Eine Enterprise Network Firewall bildet die Grundlage einer effektiven Sicherheitsstrategie.
(Bild: Zaleman - stock.adobe.com)
Moderne Unternehmen beschränken sich technisch längst nicht mehr auf fixe IT-Installationen am Firmensitz oder in Zweigstellen. Die IT-Umgebungen haben dank Trendthemen wie zum Beispiel Hybrid- und Multi-Cloud oder Hybrid Work deutlich an Komplexität gewonnen, sind aber auch skalierbarer und leistungsfähiger als jemals zuvor. Für Firmennetzwerke bedeutet eine derart weitläufige Ausbreitung aber auch eine höhere Anfälligkeit für Cyberattacken oder unautorisierte Zugriffe.

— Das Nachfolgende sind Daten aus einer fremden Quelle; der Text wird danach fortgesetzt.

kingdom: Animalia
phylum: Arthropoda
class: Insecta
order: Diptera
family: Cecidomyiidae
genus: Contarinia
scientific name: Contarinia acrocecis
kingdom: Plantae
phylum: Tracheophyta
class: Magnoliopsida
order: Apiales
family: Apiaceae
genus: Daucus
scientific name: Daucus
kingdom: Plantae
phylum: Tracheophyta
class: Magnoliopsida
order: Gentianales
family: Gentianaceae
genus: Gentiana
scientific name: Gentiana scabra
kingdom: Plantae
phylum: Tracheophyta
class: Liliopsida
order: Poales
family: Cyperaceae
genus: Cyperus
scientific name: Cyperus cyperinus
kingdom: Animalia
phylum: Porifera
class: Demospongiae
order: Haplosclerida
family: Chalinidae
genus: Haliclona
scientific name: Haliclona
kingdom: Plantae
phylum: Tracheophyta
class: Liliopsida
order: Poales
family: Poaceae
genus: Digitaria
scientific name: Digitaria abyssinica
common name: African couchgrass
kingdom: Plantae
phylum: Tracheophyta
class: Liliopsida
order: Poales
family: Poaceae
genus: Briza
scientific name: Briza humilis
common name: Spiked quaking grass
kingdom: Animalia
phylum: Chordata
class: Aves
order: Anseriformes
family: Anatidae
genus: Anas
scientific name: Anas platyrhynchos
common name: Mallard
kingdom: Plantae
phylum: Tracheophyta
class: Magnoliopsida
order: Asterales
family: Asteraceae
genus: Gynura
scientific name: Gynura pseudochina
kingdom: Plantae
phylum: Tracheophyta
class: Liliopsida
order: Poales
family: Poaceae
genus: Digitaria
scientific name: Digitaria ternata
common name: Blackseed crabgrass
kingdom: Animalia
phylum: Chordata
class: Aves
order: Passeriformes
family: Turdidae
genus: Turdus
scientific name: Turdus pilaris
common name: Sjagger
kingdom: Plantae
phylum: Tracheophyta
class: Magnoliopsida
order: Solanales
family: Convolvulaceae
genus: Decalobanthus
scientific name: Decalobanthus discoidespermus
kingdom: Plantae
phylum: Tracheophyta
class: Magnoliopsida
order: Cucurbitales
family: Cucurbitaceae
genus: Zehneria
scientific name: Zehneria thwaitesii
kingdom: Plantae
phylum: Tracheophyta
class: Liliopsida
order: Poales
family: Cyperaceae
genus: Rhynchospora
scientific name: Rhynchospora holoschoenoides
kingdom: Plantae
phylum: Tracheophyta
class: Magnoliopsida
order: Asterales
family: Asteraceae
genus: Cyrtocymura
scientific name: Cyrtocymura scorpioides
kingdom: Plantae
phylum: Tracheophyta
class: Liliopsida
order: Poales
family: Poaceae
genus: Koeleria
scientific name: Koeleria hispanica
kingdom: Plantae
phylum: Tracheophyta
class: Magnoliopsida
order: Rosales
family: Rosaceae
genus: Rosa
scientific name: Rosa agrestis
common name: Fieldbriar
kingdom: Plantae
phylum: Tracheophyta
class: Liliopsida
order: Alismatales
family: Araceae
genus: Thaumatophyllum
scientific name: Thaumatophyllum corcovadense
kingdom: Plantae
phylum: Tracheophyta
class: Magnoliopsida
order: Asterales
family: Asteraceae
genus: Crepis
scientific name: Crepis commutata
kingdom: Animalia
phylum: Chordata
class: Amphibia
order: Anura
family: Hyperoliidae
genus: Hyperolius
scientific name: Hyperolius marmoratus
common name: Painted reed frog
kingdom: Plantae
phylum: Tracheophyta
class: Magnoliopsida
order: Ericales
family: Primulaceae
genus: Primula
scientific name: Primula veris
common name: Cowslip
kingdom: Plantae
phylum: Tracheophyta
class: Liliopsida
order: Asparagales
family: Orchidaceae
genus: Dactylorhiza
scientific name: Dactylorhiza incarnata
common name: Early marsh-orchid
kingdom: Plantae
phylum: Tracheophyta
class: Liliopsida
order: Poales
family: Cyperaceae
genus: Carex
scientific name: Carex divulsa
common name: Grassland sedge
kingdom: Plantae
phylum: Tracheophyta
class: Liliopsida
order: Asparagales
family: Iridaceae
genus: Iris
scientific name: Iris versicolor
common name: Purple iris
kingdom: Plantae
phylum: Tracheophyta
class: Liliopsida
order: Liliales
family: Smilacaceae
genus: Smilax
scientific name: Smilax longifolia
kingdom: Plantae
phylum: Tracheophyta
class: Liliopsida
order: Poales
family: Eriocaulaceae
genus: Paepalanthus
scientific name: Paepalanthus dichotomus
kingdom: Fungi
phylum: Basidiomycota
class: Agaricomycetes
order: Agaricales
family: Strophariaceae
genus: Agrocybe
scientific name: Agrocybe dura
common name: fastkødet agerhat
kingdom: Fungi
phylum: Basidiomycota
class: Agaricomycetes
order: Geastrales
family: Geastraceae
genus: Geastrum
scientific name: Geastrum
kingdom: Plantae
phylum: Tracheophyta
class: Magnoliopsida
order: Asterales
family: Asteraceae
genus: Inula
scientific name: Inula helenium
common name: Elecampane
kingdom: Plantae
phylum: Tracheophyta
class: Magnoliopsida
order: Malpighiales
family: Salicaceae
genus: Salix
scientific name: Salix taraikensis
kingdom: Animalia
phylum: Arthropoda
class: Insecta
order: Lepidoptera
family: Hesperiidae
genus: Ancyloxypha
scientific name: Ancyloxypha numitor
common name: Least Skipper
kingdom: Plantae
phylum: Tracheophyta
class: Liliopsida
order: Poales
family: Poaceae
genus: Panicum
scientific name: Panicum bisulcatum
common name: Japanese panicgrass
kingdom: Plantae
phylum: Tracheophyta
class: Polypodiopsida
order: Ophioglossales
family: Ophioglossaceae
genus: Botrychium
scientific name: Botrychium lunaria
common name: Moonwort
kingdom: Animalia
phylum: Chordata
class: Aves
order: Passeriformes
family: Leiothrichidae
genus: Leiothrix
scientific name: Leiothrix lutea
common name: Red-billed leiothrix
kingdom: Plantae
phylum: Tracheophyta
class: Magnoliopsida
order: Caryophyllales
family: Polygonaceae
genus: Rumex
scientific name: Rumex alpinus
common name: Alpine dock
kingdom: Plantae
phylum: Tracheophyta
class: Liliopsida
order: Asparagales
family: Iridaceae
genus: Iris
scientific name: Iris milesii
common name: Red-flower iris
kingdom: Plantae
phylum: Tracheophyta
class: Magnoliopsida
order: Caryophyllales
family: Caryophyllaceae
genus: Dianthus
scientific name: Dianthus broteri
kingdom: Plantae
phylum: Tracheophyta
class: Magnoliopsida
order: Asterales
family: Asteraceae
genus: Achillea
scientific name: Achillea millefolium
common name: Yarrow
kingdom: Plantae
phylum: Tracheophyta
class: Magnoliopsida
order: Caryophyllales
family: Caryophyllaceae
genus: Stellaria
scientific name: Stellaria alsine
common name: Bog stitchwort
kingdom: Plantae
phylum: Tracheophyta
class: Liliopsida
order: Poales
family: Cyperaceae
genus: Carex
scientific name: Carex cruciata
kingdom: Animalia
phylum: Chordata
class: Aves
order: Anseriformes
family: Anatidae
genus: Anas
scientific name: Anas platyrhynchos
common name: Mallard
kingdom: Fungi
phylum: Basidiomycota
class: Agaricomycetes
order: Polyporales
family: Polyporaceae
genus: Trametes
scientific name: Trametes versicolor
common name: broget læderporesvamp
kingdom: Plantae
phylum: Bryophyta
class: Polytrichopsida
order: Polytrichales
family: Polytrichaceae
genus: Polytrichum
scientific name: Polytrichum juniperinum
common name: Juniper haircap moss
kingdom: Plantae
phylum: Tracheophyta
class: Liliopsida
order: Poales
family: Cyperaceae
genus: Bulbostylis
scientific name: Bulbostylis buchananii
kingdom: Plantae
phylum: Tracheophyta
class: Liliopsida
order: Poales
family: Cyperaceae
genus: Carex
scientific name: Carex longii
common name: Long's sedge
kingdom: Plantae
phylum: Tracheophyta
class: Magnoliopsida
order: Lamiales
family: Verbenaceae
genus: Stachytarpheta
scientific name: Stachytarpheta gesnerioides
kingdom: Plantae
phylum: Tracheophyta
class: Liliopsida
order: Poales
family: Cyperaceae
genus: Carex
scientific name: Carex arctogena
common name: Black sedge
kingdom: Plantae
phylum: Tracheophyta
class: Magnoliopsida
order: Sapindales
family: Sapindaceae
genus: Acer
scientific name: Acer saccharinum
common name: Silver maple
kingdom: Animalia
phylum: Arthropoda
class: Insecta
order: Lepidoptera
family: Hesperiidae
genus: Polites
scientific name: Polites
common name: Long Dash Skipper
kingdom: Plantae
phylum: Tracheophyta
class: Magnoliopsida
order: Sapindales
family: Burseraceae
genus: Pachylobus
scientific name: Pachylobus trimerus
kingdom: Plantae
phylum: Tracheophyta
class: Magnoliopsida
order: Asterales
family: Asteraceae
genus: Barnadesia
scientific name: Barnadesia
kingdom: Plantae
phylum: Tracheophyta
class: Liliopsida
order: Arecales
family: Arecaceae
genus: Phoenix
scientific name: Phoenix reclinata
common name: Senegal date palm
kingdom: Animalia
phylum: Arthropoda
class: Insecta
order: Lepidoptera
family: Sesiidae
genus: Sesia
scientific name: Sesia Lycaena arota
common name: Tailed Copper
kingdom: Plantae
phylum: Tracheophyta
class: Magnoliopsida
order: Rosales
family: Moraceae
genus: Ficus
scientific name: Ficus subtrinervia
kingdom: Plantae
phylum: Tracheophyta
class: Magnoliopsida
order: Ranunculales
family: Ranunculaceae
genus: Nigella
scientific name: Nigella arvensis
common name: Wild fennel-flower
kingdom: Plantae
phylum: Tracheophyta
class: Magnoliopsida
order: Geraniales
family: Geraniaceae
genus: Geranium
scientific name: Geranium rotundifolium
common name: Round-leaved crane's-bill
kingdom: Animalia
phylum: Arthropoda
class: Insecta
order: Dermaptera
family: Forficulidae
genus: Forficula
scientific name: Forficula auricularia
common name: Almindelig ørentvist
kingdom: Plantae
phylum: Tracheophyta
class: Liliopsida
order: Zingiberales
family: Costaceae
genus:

Derartige Schwachstellen gilt es umgehend zu beheben oder am besten gar nicht erst aufkommen zu lassen. Zudem muss der Datenfluss innerhalb und außerhalb der Unternehmensgrenzen streng kontrolliert werden, schon allein um aktuellen Compliance- und Datenschutzanforderungen gerecht zu werden. Einen wichtigen Pfeil im Security-Köcher stellen dabei die sogenannten Enterprise Network Firewalls (ENFs) dar. Sie sind in der Lage, den gesamten Traffic auf Bedrohungen zu durchleuchten und decken das gesamte Firmennetzwerk ab.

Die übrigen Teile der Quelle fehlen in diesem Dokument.